Timestamp-based snapshots v4

The timestamp-based snapshots allow reading data in a consistent manner by using a user-specified timestamp rather than the usual MVCC snapshot. You can use this to access data on different BDR nodes at a common point in time. For example, you can use this as a way to compare data on multiple nodes for data-quality checking.

This feature doesn't currently work with write transactions.

Enable the use of timestamp-based snapshots using the snapshot_timestamp parameter. This parameter accepts either a timestamp value or a special value, 'current', which represents the current timestamp (now). If snapshot_timestamp is set, queries use that timestamp to determine visibility of rows rather than the usual MVCC semantics.

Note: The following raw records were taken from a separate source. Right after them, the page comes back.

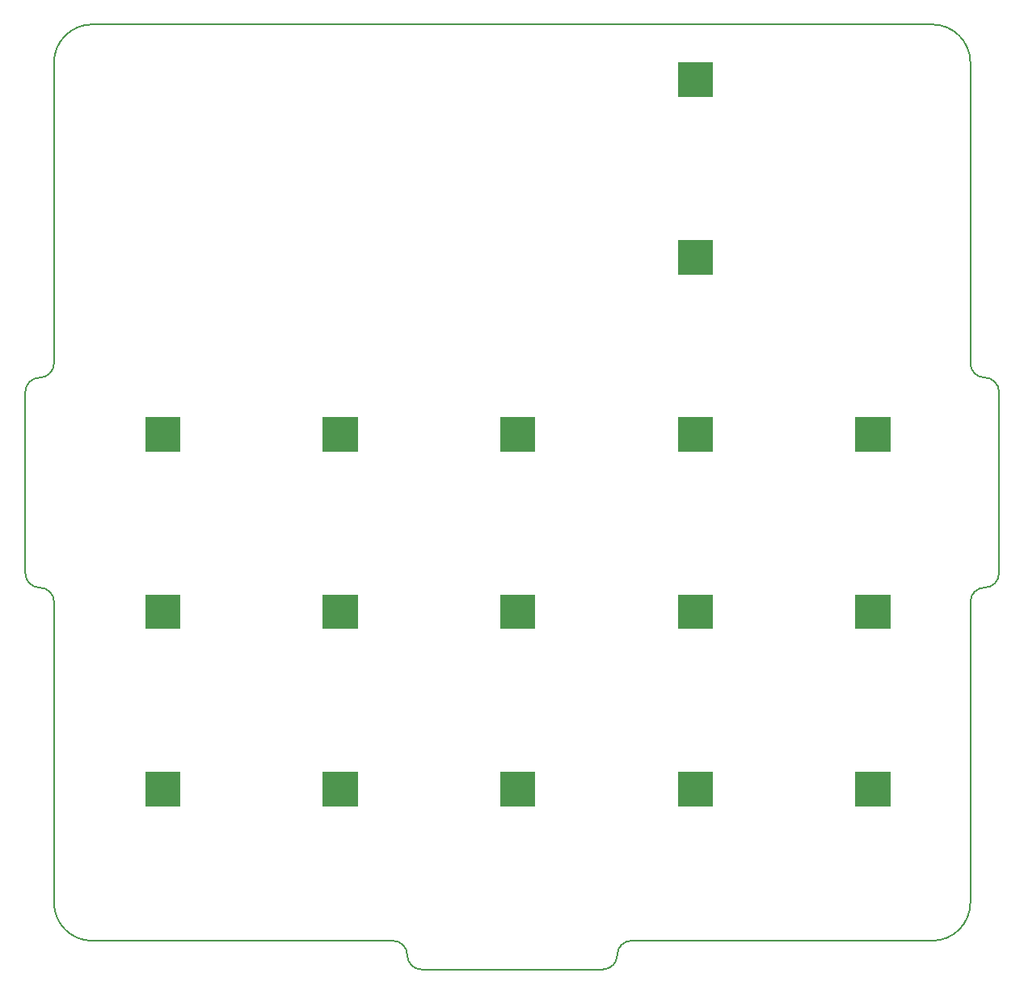
<source format=gbr>
%TF.GenerationSoftware,KiCad,Pcbnew,8.0.6*%
%TF.CreationDate,2025-02-02T15:37:04-07:00*%
%TF.ProjectId,Modular MacroPad,4d6f6475-6c61-4722-904d-6163726f5061,rev?*%
%TF.SameCoordinates,Original*%
%TF.FileFunction,Profile,NP*%
%FSLAX46Y46*%
G04 Gerber Fmt 4.6, Leading zero omitted, Abs format (unit mm)*
G04 Created by KiCad (PCBNEW 8.0.6) date 2025-02-02 15:37:04*
%MOMM*%
%LPD*%
G01*
G04 APERTURE LIST*
%TA.AperFunction,Profile*%
%ADD10C,0.200000*%
%TD*%
%TA.AperFunction,Profile*%
%ADD11C,0.000000*%
%TD*%
G04 APERTURE END LIST*
D10*
X135728408Y-46101589D02*
X160728408Y-46101589D01*
X104228408Y-142101589D02*
G75*
G02*
X100228407Y-138101588I0J4000001D01*
G01*
X196228408Y-138101589D02*
G75*
G02*
X192228409Y-142101589I-4000000J0D01*
G01*
X192228408Y-46101589D02*
G75*
G02*
X196228408Y-50101589I0J-4000000D01*
G01*
X100228408Y-50101589D02*
G75*
G02*
X104228408Y-46101589I4000000J0D01*
G01*
X135728408Y-46101589D02*
X104228408Y-46101589D01*
X192228408Y-46101589D02*
X160728408Y-46101589D01*
X160728409Y-142101589D02*
X192228409Y-142101589D01*
X104228408Y-142101589D02*
X135728407Y-142101589D01*
X196228408Y-81601588D02*
X196228408Y-50101589D01*
X196228408Y-138101589D02*
X196228408Y-106601590D01*
X196228408Y-106601590D02*
G75*
G02*
X197728408Y-105101589I1500001J0D01*
G01*
X199228408Y-103601588D02*
G75*
G02*
X197728408Y-105101589I-1500002J1D01*
G01*
X199228408Y-84601590D02*
X199228408Y-103601588D01*
X197728408Y-83101589D02*
G75*
G02*
X199228407Y-84601590I-2J-1500001D01*
G01*
X197728408Y-83101589D02*
G75*
G02*
X196228407Y-81601588I1J1500002D01*
G01*
X135728407Y-142101589D02*
G75*
G02*
X137228407Y-143601589I-1J-1500001D01*
G01*
X138728409Y-145101589D02*
G75*
G02*
X137228407Y-143601589I0J1500002D01*
G01*
X157728407Y-145101589D02*
X138728409Y-145101589D01*
X159228408Y-143601589D02*
G75*
G02*
X157728407Y-145101589I-1500002J2D01*
G01*
X159228408Y-143601589D02*
G75*
G02*
X160728409Y-142101589I1500001J-1D01*
G01*
X98728408Y-105101589D02*
G75*
G02*
X100228407Y-106601590I-2J-1500001D01*
G01*
X100228408Y-106601590D02*
X100228408Y-138101588D01*
X100228408Y-81601588D02*
G75*
G02*
X98728408Y-83101589I-1500002J1D01*
G01*
X98728408Y-105101589D02*
G75*
G02*
X97228407Y-103601588I1J1500002D01*
G01*
X97228408Y-84601590D02*
G75*
G02*
X98728408Y-83101589I1500001J0D01*
G01*
X97228408Y-103601588D02*
X97228408Y-84601590D01*
X100228408Y-50101589D02*
X100228408Y-81601588D01*
D11*
%TA.AperFunction,Profile*%
%TO.C,SW6*%
G36*
X150641790Y-90833608D02*
G01*
X146991790Y-90833608D01*
X146991790Y-87233608D01*
X150641790Y-87233608D01*
X150641790Y-90833608D01*
G37*
%TD.AperFunction*%
%TA.AperFunction,Profile*%
%TO.C,SW13*%
G36*
X187841790Y-109433608D02*
G01*
X184191790Y-109433608D01*
X184191790Y-105833608D01*
X187841790Y-105833608D01*
X187841790Y-109433608D01*
G37*
%TD.AperFunction*%
%TA.AperFunction,Profile*%
%TO.C,SW12*%
G36*
X169241790Y-109433608D02*
G01*
X165591790Y-109433608D01*
X165591790Y-105833608D01*
X169241790Y-105833608D01*
X169241790Y-109433608D01*
G37*
%TD.AperFunction*%
%TA.AperFunction,Profile*%
%TO.C,SW9*%
G36*
X113441790Y-109433608D02*
G01*
X109791790Y-109433608D01*
X109791790Y-105833608D01*
X113441790Y-105833608D01*
X113441790Y-109433608D01*
G37*
%TD.AperFunction*%
%TA.AperFunction,Profile*%
%TO.C,SW5*%
G36*
X132041790Y-90833608D02*
G01*
X128391790Y-90833608D01*
X128391790Y-87233608D01*
X132041790Y-87233608D01*
X132041790Y-90833608D01*
G37*
%TD.AperFunction*%
%TA.AperFunction,Profile*%
%TO.C,SW11*%
G36*
X150641790Y-109433608D02*
G01*
X146991790Y-109433608D01*
X146991790Y-105833608D01*
X150641790Y-105833608D01*
X150641790Y-109433608D01*
G37*
%TD.AperFunction*%
%TA.AperFunction,Profile*%
%TO.C,SW10*%
G36*
X132041790Y-109433608D02*
G01*
X128391790Y-109433608D01*
X128391790Y-105833608D01*
X132041790Y-105833608D01*
X132041790Y-109433608D01*
G37*
%TD.AperFunction*%
%TA.AperFunction,Profile*%
%TO.C,SW14*%
G36*
X113441790Y-128033608D02*
G01*
X109791790Y-128033608D01*
X109791790Y-124433608D01*
X113441790Y-124433608D01*
X113441790Y-128033608D01*
G37*
%TD.AperFunction*%
%TA.AperFunction,Profile*%
%TO.C,SW18*%
G36*
X187841790Y-128033608D02*
G01*
X184191790Y-128033608D01*
X184191790Y-124433608D01*
X187841790Y-124433608D01*
X187841790Y-128033608D01*
G37*
%TD.AperFunction*%
%TA.AperFunction,Profile*%
%TO.C,SW4*%
G36*
X113441790Y-90833608D02*
G01*
X109791790Y-90833608D01*
X109791790Y-87233608D01*
X113441790Y-87233608D01*
X113441790Y-90833608D01*
G37*
%TD.AperFunction*%
%TA.AperFunction,Profile*%
%TO.C,SW15*%
G36*
X132041790Y-128033608D02*
G01*
X128391790Y-128033608D01*
X128391790Y-124433608D01*
X132041790Y-124433608D01*
X132041790Y-128033608D01*
G37*
%TD.AperFunction*%
%TA.AperFunction,Profile*%
%TO.C,SW7*%
G36*
X169241790Y-90833608D02*
G01*
X165591790Y-90833608D01*
X165591790Y-87233608D01*
X169241790Y-87233608D01*
X169241790Y-90833608D01*
G37*
%TD.AperFunction*%
%TA.AperFunction,Profile*%
%TO.C,SW3*%
G36*
X169245590Y-72288989D02*
G01*
X165595590Y-72288989D01*
X165595590Y-68688989D01*
X169245590Y-68688989D01*
X169245590Y-72288989D01*
G37*
%TD.AperFunction*%
%TA.AperFunction,Profile*%
%TO.C,SW17*%
G36*
X169241790Y-128033608D02*
G01*
X165591790Y-128033608D01*
X165591790Y-124433608D01*
X169241790Y-124433608D01*
X169241790Y-128033608D01*
G37*
%TD.AperFunction*%
%TA.AperFunction,Profile*%
%TO.C,SW16*%
G36*
X150641790Y-128033608D02*
G01*
X146991790Y-128033608D01*
X146991790Y-124433608D01*
X150641790Y-124433608D01*
X150641790Y-128033608D01*
G37*
%TD.AperFunction*%
%TA.AperFunction,Profile*%
%TO.C,SW1*%
G36*
X169245590Y-53670789D02*
G01*
X165595590Y-53670789D01*
X165595590Y-50070789D01*
X169245590Y-50070789D01*
X169245590Y-53670789D01*
G37*
%TD.AperFunction*%
%TA.AperFunction,Profile*%
%TO.C,SW8*%
G36*
X187841790Y-90833608D02*
G01*
X184191790Y-90833608D01*
X184191790Y-87233608D01*
X187841790Y-87233608D01*
X187841790Y-90833608D01*
G37*
%TD.AperFunction*%
%TD*%
M02*

</source>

For example, the following query returns the state of the customers table at 2018-12-08 02:28:30 GMT:

SET snapshot_timestamp = '2018-12-08 02:28:30 GMT';
SELECT count(*) FROM customers;

Without BDR, this works only with future timestamps or the special 'current' value, so you can't use it for historical queries.

BDR works with and improves on that feature in a multi-node environment. First, BDR makes sure that all connections to other nodes replicate any outstanding data that was added to the database before the specified timestamp. This ensures that the timestamp-based snapshot is consistent across the whole multi-master group. Second, BDR adds a parameter called bdr.timestamp_snapshot_keep. This specifies a window of time when you can execute queries against the recent history on that node.

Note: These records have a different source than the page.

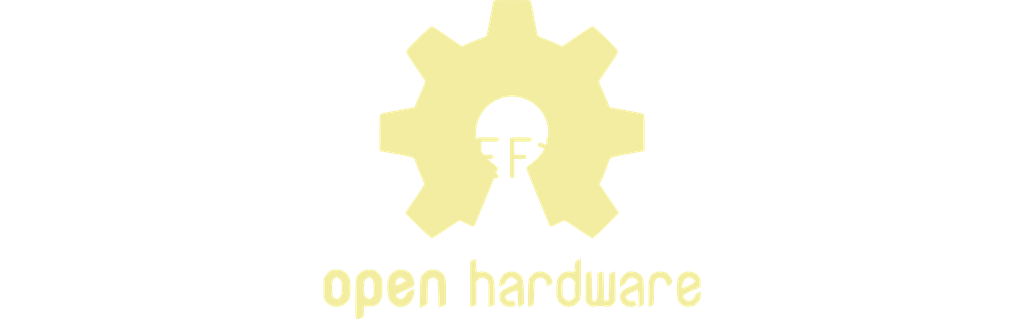
<source format=kicad_pcb>
(kicad_pcb (version 20240108) (generator pcbnew)

  (general
    (thickness 1.6)
  )

  (paper "A4")
  (layers
    (0 "F.Cu" signal)
    (31 "B.Cu" signal)
    (32 "B.Adhes" user "B.Adhesive")
    (33 "F.Adhes" user "F.Adhesive")
    (34 "B.Paste" user)
    (35 "F.Paste" user)
    (36 "B.SilkS" user "B.Silkscreen")
    (37 "F.SilkS" user "F.Silkscreen")
    (38 "B.Mask" user)
    (39 "F.Mask" user)
    (40 "Dwgs.User" user "User.Drawings")
    (41 "Cmts.User" user "User.Comments")
    (42 "Eco1.User" user "User.Eco1")
    (43 "Eco2.User" user "User.Eco2")
    (44 "Edge.Cuts" user)
    (45 "Margin" user)
    (46 "B.CrtYd" user "B.Courtyard")
    (47 "F.CrtYd" user "F.Courtyard")
    (48 "B.Fab" user)
    (49 "F.Fab" user)
    (50 "User.1" user)
    (51 "User.2" user)
    (52 "User.3" user)
    (53 "User.4" user)
    (54 "User.5" user)
    (55 "User.6" user)
    (56 "User.7" user)
    (57 "User.8" user)
    (58 "User.9" user)
  )

  (setup
    (pad_to_mask_clearance 0)
    (pcbplotparams
      (layerselection 0x00010fc_ffffffff)
      (plot_on_all_layers_selection 0x0000000_00000000)
      (disableapertmacros false)
      (usegerberextensions false)
      (usegerberattributes false)
      (usegerberadvancedattributes false)
      (creategerberjobfile false)
      (dashed_line_dash_ratio 12.000000)
      (dashed_line_gap_ratio 3.000000)
      (svgprecision 4)
      (plotframeref false)
      (viasonmask false)
      (mode 1)
      (useauxorigin false)
      (hpglpennumber 1)
      (hpglpenspeed 20)
      (hpglpendiameter 15.000000)
      (dxfpolygonmode false)
      (dxfimperialunits false)
      (dxfusepcbnewfont false)
      (psnegative false)
      (psa4output false)
      (plotreference false)
      (plotvalue false)
      (plotinvisibletext false)
      (sketchpadsonfab false)
      (subtractmaskfromsilk false)
      (outputformat 1)
      (mirror false)
      (drillshape 1)
      (scaleselection 1)
      (outputdirectory "")
    )
  )

  (net 0 "")

  (footprint "OSHW-Logo2_14.6x12mm_SilkScreen" (layer "F.Cu") (at 0 0))

)

</source>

You can specify any interval, but be aware that VACUUM (including autovacuum) doesn't clean dead rows that are newer than up to twice the specified interval. This also means that transaction ids aren't freed for the same amount of time. As a result, using this can leave more bloat in user tables. Initially, we recommend 10 seconds as a typical setting, although you can change that as needed.

Once the query is accepted for execution, the query might run for longer than bdr.timestamp_snapshot_keep without problem, just as normal.

Also, information about how far the snapshots were kept doesn't survive server restart. The oldest usable timestamp for the timestamp-based snapshot is the time of last restart of the PostgreSQL instance.

You can combine the use of bdr.timestamp_snapshot_keep with the postgres_fdw extension to get a consistent read across multiple nodes in a BDR group. You can use this to run parallel queries across nodes, when used with foreign tables.

There are no limits on the number of nodes in a multi-node query when using this feature.

Use of timestamp-based snapshots doesn't increase inter-node traffic or bandwidth. Only the timestamp value is passed in addition to query data.